Avec ses titres peuplés de fantômes, de souvenirs en forme de blessures encore à demi ouvertes, on pourrait aisément voir Crèvecoeur comme un disque de survivant, le témoignage d’une gueule cassée des années punk ayant trop souvent tutoyé l’excès, tapant aujourd’hui à deux doigts, laborieux, des épanchements insomniaques sur sa machine à écrire hors d’âge. Un ramassis d’états d’âme conjugués au passé, interrogeant «suis-je inutile ou hors d’usage/ ou peut-être un peu trop amer?», évoquant «cestemps, ces lieux chers à mon coeur». Mais si les douze titres de Crèvecoeur transpirent un vécu cabossé, elles ne le vampirisent jamais, ne se laissent jamais aller au malsain, au premier degré d’une nostalgie mal à propos.

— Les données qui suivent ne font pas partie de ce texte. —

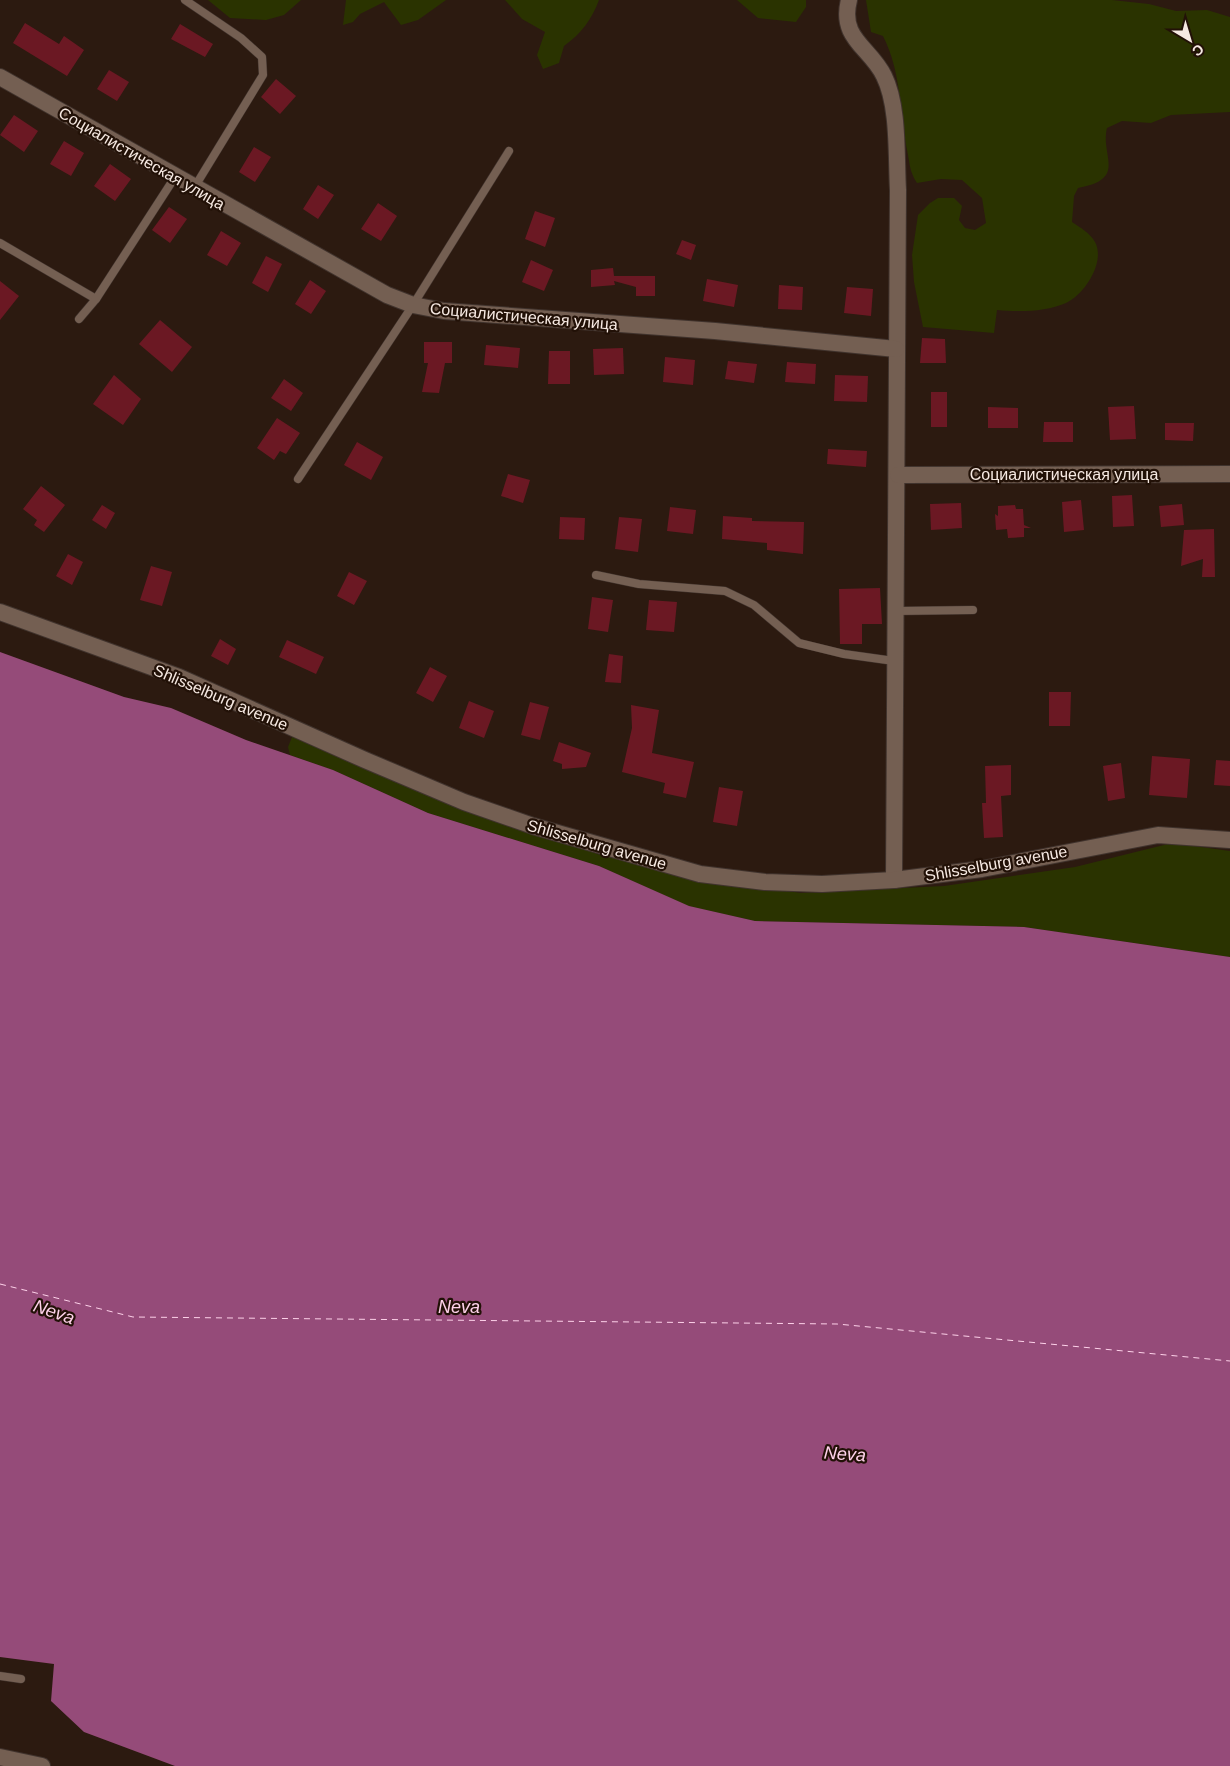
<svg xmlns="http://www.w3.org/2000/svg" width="1230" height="1766" font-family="Arial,sans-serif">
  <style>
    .green { fill: #2a3300 }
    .water { fill: #954b79 }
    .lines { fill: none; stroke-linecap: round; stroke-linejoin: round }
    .ferry { stroke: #fed2ea; stroke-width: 1; stroke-dasharray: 6 5; stroke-linecap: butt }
    .building { fill: #6b1823 }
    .lane-casing { stroke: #40332d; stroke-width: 9 }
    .street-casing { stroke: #40332d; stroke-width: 18 }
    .lane { stroke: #745f52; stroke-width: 8 }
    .street { stroke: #745f52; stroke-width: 16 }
    .labels { text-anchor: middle; stroke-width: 4.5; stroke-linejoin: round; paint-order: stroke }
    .street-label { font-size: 16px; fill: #f6e9e2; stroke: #221107 }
    .water-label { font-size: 18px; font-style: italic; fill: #fed2ea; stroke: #221107 }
  </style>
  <rect width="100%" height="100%" fill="#2c1a10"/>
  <!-- green -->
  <g class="green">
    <path d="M208,0H301L284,15L266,20L230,18Z"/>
    <path d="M346,0H446L418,20L401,25L384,2L360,14L353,22L343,25Z"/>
    <path d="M505,0H599C592,19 581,34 564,46L559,63L543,69L537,55L545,32L522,19Z"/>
    <path d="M737,0H806V7L796,22L758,18Z"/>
    <path d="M866,0H1112L1149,4L1176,11L1207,10L1230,17V112L1171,115L1151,123L1122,121L1107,128C1100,156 1128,179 1078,188L1074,196L1072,222C1081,228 1090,233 1095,242C1106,262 1084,295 1066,303C1046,312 1019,312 997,310L994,333L923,327L914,282L912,255L918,215L930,203L938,198H954L962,206L959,220L965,228L975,230L986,223L982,198L962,180L941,179L917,183C909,171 910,163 907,150C900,112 901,71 883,36L871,32Z"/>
    <path d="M292,737L334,750L600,855L800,893L944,886L1075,867L1172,843L1230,851V957L1024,927L755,921L688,906L599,866L428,813L333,770L290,755L288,747Z"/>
  </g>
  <!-- water -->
  <path class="water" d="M0,652L124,697L171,708L246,740L333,770L428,813L599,866L689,906L755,921L1024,927L1230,957V1766H175L84,1732L51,1701L54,1664L0,1657Z"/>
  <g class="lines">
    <!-- ferry -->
    <path class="ferry" d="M0,1284L133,1317L837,1324L1230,1361"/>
  </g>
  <!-- building -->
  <g class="building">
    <path d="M25,23L59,44L64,36L84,50L67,76L13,43Z"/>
    <path d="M180,24L213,44L205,57L171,39Z"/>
    <path d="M109,70L129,82L117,101L97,89Z"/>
    <path d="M276,79L296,96L280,114L261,97Z"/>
    <path d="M14,115L38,131L24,152L0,135Z"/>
    <path d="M64,141L84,153L71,176L50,164Z"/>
    <path d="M254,147L271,157L255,182L239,172Z"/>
    <path d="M110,164L131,179L115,201L94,186Z"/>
    <path d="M318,185L334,195L318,219L303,209Z"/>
    <path d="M378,203L397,216L381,241L361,229Z"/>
    <path d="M169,207L187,219L170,243L152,230Z"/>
    <path d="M535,211L555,218L545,247L525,239Z"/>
    <path d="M221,231L241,243L227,266L207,255Z"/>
    <path d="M682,240L696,245L691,260L676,254Z"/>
    <path d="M266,256L282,264L268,292L252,283Z"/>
    <path d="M531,260L553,270L544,291L522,282Z"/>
    <path d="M613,268L614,276H655V296H636V287L614,281L615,285L591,287V270Z"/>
    <path d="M707,279L738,285L734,307L703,301Z"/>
    <path d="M310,280L326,291L311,314L295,304Z"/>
    <path d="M0,281L19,296L0,320Z"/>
    <path d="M779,285L803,287L802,310L778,309Z"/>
    <path d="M847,287L873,289L871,316L844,313Z"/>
    <path d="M160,320L192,347L172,372L139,344Z"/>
    <path d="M922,338L945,339L946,363H920Z"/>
    <path d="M424,342H452V363H445L439,393L422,392L428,363H424Z"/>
    <path d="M486,345L520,348L518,368L484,365Z"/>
    <path d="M623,348L624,374L594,375L593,349Z"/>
    <path d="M549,351H570V384H548Z"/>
    <path d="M665,357L695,360L693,385L663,382Z"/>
    <path d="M728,361L757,364L754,383L725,379Z"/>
    <path d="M787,362L816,364L815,384L785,382Z"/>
    <path d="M114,375L141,399L123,425L93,404Z"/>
    <path d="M835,375L868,376L867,402L834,401Z"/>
    <path d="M284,379L303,393L291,411L271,398Z"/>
    <rect x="931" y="392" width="16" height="35"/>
    <path d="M1134,406L1136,439L1110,440L1108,407Z"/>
    <path d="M988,407L1018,408V428H988Z"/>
    <path d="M277,418L300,433L286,454L280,451L274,460L257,448Z"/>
    <path d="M1044,422H1073V442H1043Z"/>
    <path d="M1165,423H1194L1193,441L1165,440Z"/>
    <path d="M357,442L383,457L371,480L344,465Z"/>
    <path d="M828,449L867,451L866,467L827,464Z"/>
    <path d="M508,474L530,480L523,503L501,496Z"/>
    <path d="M41,486L65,505L44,532L34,525L37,520L23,509Z"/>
    <path d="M1132,495L1134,526L1113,527L1112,496Z"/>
    <path d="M1081,500L1084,530L1064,532L1062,502Z"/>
    <path d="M961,503L962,528L931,530L930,504Z"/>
    <path d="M1182,504L1184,525L1161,527L1159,506Z"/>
    <path d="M102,505L115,513L106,529L92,520Z"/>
    <path d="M1015,505L1016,509H1023L1024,525L1031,528H1024V537L1008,538L1007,529L996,530L995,514L998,516V506Z"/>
    <path d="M670,507L696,510L693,534L667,531Z"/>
    <path d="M723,516L752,518V521L804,522L803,554L767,550V543L722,539Z"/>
    <path d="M560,517L585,518L584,540L559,539Z"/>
    <path d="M619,517L642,519L638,552L615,549Z"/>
    <path d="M1214,529L1215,577H1202L1203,559L1181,566L1184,530Z"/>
    <path d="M68,554L83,562L72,585L56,576Z"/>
    <path d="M151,566L172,572L162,606L140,600Z"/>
    <path d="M349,572L367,581L354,605L337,596Z"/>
    <path d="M880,588L882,624H862V644H840L839,589Z"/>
    <path d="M592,597L613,600L608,632L588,629Z"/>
    <path d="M649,600L677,602L674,632L646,630Z"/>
    <path d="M220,639L236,649L228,665L211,656Z"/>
    <path d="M287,640L324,657L316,674L279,657Z"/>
    <path d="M609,654L623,656L621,683L605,682Z"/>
    <path d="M430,667L447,676L433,702L416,693Z"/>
    <path d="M1049,692H1071L1070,726H1049Z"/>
    <path d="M469,701L494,711L484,738L459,728Z"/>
    <path d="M530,702L549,707L540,740L521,735Z"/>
    <path d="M631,705L659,710L652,753L694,762L686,798L663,793L665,783L622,772L632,728Z"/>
    <path d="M559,742L591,753L586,767L562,769V764L553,761Z"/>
    <path d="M1152,756L1190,759L1187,798L1149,795Z"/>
    <path d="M1216,760L1230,761V786L1214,785Z"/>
    <path d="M1121,763L1125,798L1108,801L1103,766Z"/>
    <path d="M1011,765V795L1001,796L1003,837L984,838L982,803H986L985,766Z"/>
    <path d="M719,787L743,791L737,826L713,822Z"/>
  </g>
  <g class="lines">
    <defs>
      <g id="lane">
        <path d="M185,0L241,38L262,57L263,75L194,188"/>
        <path d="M0,243L96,299"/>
        <path d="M79,319L96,299L175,177"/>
        <path d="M298,479L413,305L509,151"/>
        <path d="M596,575L639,584L725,591L754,605L799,643L844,654L894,661"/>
        <path d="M895,611L973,610"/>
        <path d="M0,1676L21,1679"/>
      </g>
      <g id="street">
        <path d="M849,0C839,39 870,47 884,76C899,106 896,156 898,190L894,880"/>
        <path d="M0,77L387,295L413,305L444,311L715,331L896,349"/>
        <path d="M898,475L1230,474"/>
        <path d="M0,612L179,677L365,760L464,802L533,826L700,874L765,882L822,884L894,880L982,869L1158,835L1230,840"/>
        <path d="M0,1757L42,1766"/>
      </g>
    </defs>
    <!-- lane casing -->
    <use href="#lane" class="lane-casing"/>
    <!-- street casing -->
    <use href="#street" class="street-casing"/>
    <!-- lane -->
    <use href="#lane" class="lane"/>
    <!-- street -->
    <use href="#street" class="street"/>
  </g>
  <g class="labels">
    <!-- street labels -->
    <g class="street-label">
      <text transform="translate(142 158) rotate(30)" y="6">Социалистическая улица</text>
      <text transform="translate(524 316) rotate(5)" y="6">Социалистическая улица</text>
      <text x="1064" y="480">Социалистическая улица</text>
      <text transform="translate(221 697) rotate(23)" y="6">Shlisselburg avenue</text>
      <text transform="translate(597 844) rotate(16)" y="6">Shlisselburg avenue</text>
      <text transform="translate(996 863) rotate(-10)" y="6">Shlisselburg avenue</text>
    </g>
    <!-- water labels -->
    <g class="water-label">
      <text x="459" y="1313">Neva</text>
      <text transform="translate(54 1312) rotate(19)" y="6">Neva</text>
      <text transform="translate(845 1454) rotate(4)" y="6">Neva</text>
    </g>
  </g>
  <!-- north arrow -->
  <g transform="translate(1190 40) rotate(142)" stroke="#221107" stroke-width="4" paint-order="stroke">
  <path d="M0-4L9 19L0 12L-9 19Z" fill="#f6e9e2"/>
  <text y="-8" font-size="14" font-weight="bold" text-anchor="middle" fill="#f6e9e2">С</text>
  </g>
</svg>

Textes crachés sur des copies dont on remarque moins les ratures que l’élégance des écorchures. Ecriture précieuse, intime, jamais impudique. Sans pathos ou trop-plein de maniérisme. Mûrit, apaisé, assagi –au sens nobles des termes, le Darc nouveau, qui ne se défait jamais vraiment d’une sauvagerie viscérale, n’est pas un album de renoncement. Intense, touchant, l’ex-Taxi Girl bannit le cynisme, manie un parlé-chanté fragile, entre poésie lucide et effluves gainsbouriennes. Cite au détour d’un accord les Kinks ou John Barry. Continue, sans céder au dépressif, de creuser le côté obscur d’une vie compte à rebours («déjà en moi, je sens l’automne/qui doucement ronge mon corps/l’affreuse angoisse m’emprisonne/combien de temps jusqu’à la mort?»). Hors modes, à l’abri des tendances et autres calculs Crèvecoeur sonne souvent juste. Introspectif, il sait se garder de l’impudeur, et esquiver le pesant. Poétique, il reste brûlant. Sombre, assurément. Darc, tout simplement.